WORK TO COMPLETE =
Start at the line with "Correspondence to: Mohammad A. Rashid" in the records below, stop at the line with "glycosides have been", and return every line in that span exactly, the two end lines included.

▼

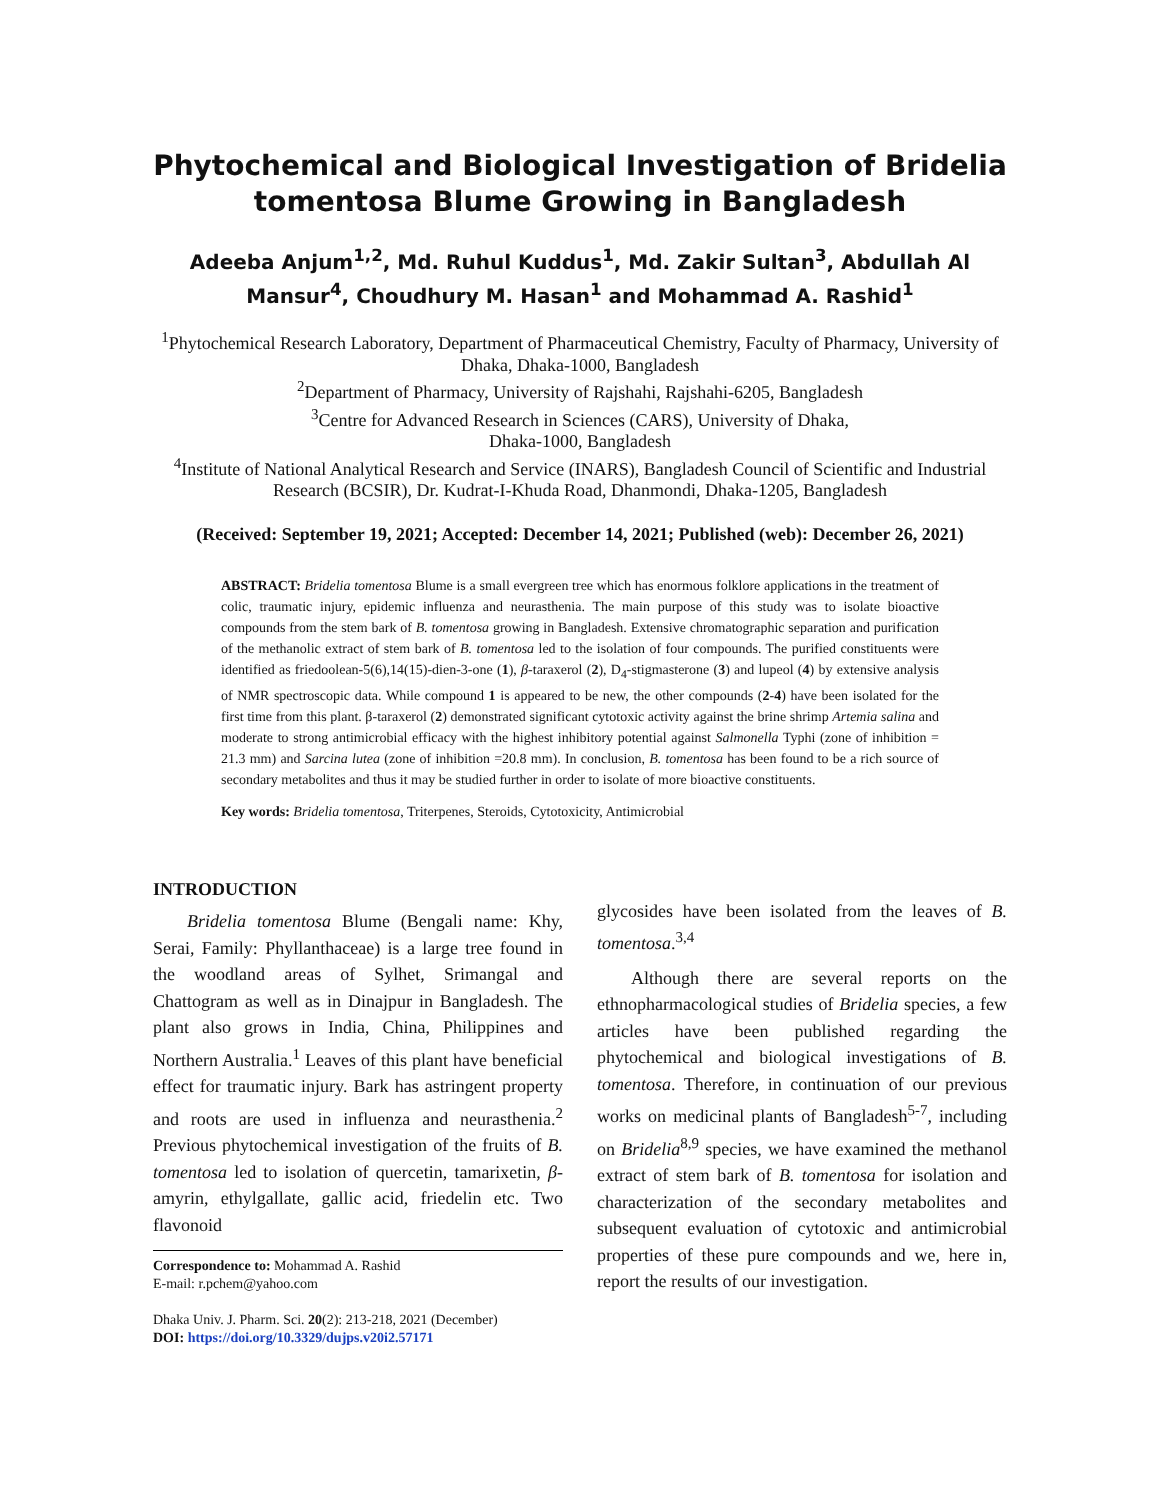Phytochemical and Biological Investigation of Bridelia tomentosa Blume Growing in Bangladesh
Adeeba Anjum<sup>1,2</sup>, Md. Ruhul Kuddus<sup>1</sup>, Md. Zakir Sultan<sup>3</sup>, Abdullah Al Mansur<sup>4</sup>, Choudhury M. Hasan<sup>1</sup> and Mohammad A. Rashid<sup>1</sup>
<sup>1</sup> Phytochemical Research Laboratory, Department of Pharmaceutical Chemistry, Faculty of Pharmacy, University of Dhaka, Dhaka-1000, Bangladesh
<sup>2</sup> Department of Pharmacy, University of Rajshahi, Rajshahi-6205, Bangladesh
<sup>3</sup> Centre for Advanced Research in Sciences (CARS), University of Dhaka,
Dhaka-1000, Bangladesh
<sup>4</sup> Institute of National Analytical Research and Service (INARS), Bangladesh Council of Scientific and Industrial Research (BCSIR), Dr. Kudrat-I-Khuda Road, Dhanmondi, Dhaka-1205, Bangladesh
(Received: September 19, 2021; Accepted: December 14, 2021; Published (web): December 26, 2021)
ABSTRACT: Bridelia tomentosa Blume is a small evergreen tree which has enormous folklore applications in the treatment of colic, traumatic injury, epidemic influenza and neurasthenia. The main purpose of this study was to isolate bioactive compounds from the stem bark of B. tomentosa growing in Bangladesh. Extensive chromatographic separation and purification of the methanolic extract of stem bark of B. tomentosa led to the isolation of four compounds. The purified constituents were identified as friedoolean-5(6),14(15)-dien-3-one (1), β-taraxerol (2), D<sub>4</sub>-stigmasterone (3) and lupeol (4) by extensive analysis of NMR spectroscopic data. While compound 1 is appeared to be new, the other compounds (2-4) have been isolated for the first time from this plant. β-taraxerol (2) demonstrated significant cytotoxic activity against the brine shrimp Artemia salina and moderate to strong antimicrobial efficacy with the highest inhibitory potential against Salmonella Typhi (zone of inhibition = 21.3 mm) and Sarcina lutea (zone of inhibition =20.8 mm). In conclusion, B. tomentosa has been found to be a rich source of secondary metabolites and thus it may be studied further in order to isolate of more bioactive constituents.
Key words: Bridelia tomentosa, Triterpenes, Steroids, Cytotoxicity, Antimicrobial
INTRODUCTION
Bridelia tomentosa Blume (Bengali name: Khy, Serai, Family: Phyllanthaceae) is a large tree found in the woodland areas of Sylhet, Srimangal and Chattogram as well as in Dinajpur in Bangladesh. The plant also grows in India, China, Philippines and Northern Australia.<sup>1</sup> Leaves of this plant have beneficial effect for traumatic injury. Bark has astringent property and roots are used in influenza and neurasthenia.<sup>2</sup> Previous phytochemical investigation of the fruits of B. tomentosa led to isolation of quercetin, tamarixetin, β-amyrin, ethylgallate, gallic acid, friedelin etc. Two flavonoid
Correspondence to: Mohammad A. Rashid
E-mail: r.pchem@yahoo.com
Dhaka Univ. J. Pharm. Sci. 20(2): 213-218, 2021 (December)
DOI: https://doi.org/10.3329/dujps.v20i2.57171
glycosides have been isolated from the leaves of B. tomentosa.<sup>3,4</sup>
Although there are several reports on the ethnopharmacological studies of Bridelia species, a few articles have been published regarding the phytochemical and biological investigations of B. tomentosa. Therefore, in continuation of our previous works on medicinal plants of Bangladesh<sup>5-7</sup>, including on Bridelia<sup>8,9</sup> species, we have examined the methanol extract of stem bark of B. tomentosa for isolation and characterization of the secondary metabolites and subsequent evaluation of cytotoxic and antimicrobial properties of these pure compounds and we, here in, report the results of our investigation.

▲

ANSWER TO THIS EXERCISE =
Correspondence to: Mohammad A. Rashid
E-mail: r.pchem@yahoo.com
Dhaka Univ. J. Pharm. Sci. 20(2): 213-218, 2021 (December)
DOI: https://doi.org/10.3329/dujps.v20i2.57171
glycosides have been isolated from the leaves of B. tomentosa.<sup>3,4</sup>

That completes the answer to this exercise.